_ACTIVITY_. Do these statements agree with the forum thread on the Wistron Neweb device? (a) The alerts come from a Fingbox on the home network. (b) Once the unknown device joins, it stays on the network. (c) slice1900 expects the receivers to show up as Wistron Neweb devices. For each statement, answer yes or no and quote the words in the thread that decide it.

_GIVEN TEXT_.
# Wistron Neweb device



## JerryMeeker (Sep 20, 2007)

I have recently installed an internet security/intrusion detection device on my home network (a Fingbox). The intrusion detection software sends me an occasional alert that a device called "Wistron Neweb" has attempted to join the network. After a few minutes, the unknown device drops off again.

I have researched the device name on the Internet, and it seems to be associated with DirecTV equipment, perhaps my DECA adapter. Can anyone shed any light on what this device is, and why it periodically attempts to join my network? I have blocked access, so if the device fails to join the network, does this have any effect on my DirecTV set-up?


----------



## inkahauts (Nov 13, 2006)

Well I’d assume if you block it you are keeping it from doing stuff.


----------



## slice1900 (Feb 14, 2013)

Probably a DECA or CCK, I'd think the receivers would show up as Directv devices.


----------



## JerryMeeker (Sep 20, 2007)

inkahauts said:


> Well I'd assume if you block it you are keeping it from doing stuff.


How important can this "stuff" be if I can't tell any difference? Perhaps you have some insight as to what the stuff might be?


----------



## inkahauts (Nov 13, 2006)

JerryMeeker said:


> How important can this "stuff" be if I can't tell any difference? Perhaps you have some insight as to what the stuff might be?


If its blocking anything it could be when you are running searches or using the iPad or similar app out of Home or downloading of posters etc or on demand. Have you checked if on demand works? It's also possible it's not blocking anything important and you can ignore it. I just wonder if it's blocking searches and such and forcing them to run on the machine instead of online.


----------



## trh (Nov 3, 2007)

New DirecTV Cinema Connection Kit hits FCC with wireless in tow


----------



## JerryMeeker (Sep 20, 2007)

inkahauts said:


> If its blocking anything it could be when you are running searches or using the iPad or similar app out of Home or downloading of posters etc or on demand. Have you checked if on demand works? It's also possible it's not blocking anything important and you can ignore it. I just wonder if it's blocking searches and such and forcing them to run on the machine instead of online.

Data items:
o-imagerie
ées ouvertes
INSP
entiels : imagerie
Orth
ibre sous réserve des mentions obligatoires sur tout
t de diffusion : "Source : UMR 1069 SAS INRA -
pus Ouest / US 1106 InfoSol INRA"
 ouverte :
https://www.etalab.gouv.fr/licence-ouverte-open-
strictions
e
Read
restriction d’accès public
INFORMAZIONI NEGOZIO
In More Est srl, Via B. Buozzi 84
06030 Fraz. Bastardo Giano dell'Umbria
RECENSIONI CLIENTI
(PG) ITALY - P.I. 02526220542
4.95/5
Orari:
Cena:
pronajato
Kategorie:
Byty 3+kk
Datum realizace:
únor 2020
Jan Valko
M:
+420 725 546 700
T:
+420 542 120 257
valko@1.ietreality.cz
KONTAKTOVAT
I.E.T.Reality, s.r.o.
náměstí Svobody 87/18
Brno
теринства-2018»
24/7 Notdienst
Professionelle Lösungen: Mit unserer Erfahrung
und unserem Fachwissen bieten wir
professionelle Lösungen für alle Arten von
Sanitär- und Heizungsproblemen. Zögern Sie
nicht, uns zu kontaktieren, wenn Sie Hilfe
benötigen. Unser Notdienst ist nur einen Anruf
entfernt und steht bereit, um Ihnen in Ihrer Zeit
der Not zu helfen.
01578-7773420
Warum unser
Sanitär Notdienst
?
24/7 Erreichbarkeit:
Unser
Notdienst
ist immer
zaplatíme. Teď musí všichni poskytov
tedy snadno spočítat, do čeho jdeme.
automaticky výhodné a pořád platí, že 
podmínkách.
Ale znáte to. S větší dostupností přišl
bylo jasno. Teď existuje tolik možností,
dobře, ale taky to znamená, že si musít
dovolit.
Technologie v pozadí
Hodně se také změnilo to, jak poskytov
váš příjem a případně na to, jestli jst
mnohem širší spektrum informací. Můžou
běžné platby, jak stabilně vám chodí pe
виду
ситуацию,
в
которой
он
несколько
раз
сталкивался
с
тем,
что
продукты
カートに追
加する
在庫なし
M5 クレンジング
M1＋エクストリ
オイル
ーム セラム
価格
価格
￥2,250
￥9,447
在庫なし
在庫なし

_WRITTEN ANSWER_.
(a) Yes: "I have recently installed an internet security/intrusion detection device on my home network (a Fingbox)."
(b) No: "After a few minutes, the unknown device drops off again."
(c) No: "I'd think the receivers would show up as Directv devices."